◆ **Dataset records**
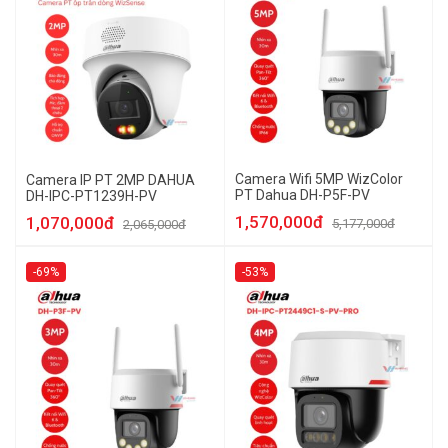
Camera Wifi 5MP WizColor
Camera IP PT 2MP DAHUA
PT Dahua DH-P5F-PV
DH-IPC-PT1239H-PV
1,570,000đ
1,070,000đ
5,177,000đ
2,065,000đ
-69%
-53%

◆ **What you will do**
Rewrite the rows above with every "Camera" replaced by "Cam", leaving all other text unchanged. Leave the pictures out of your answer.

◆ **Written answer**
Cam Wifi 5MP WizColor
Cam IP PT 2MP DAHUA
PT Dahua DH-P5F-PV
DH-IPC-PT1239H-PV
1,570,000đ
1,070,000đ
5,177,000đ
2,065,000đ
-69%
-53%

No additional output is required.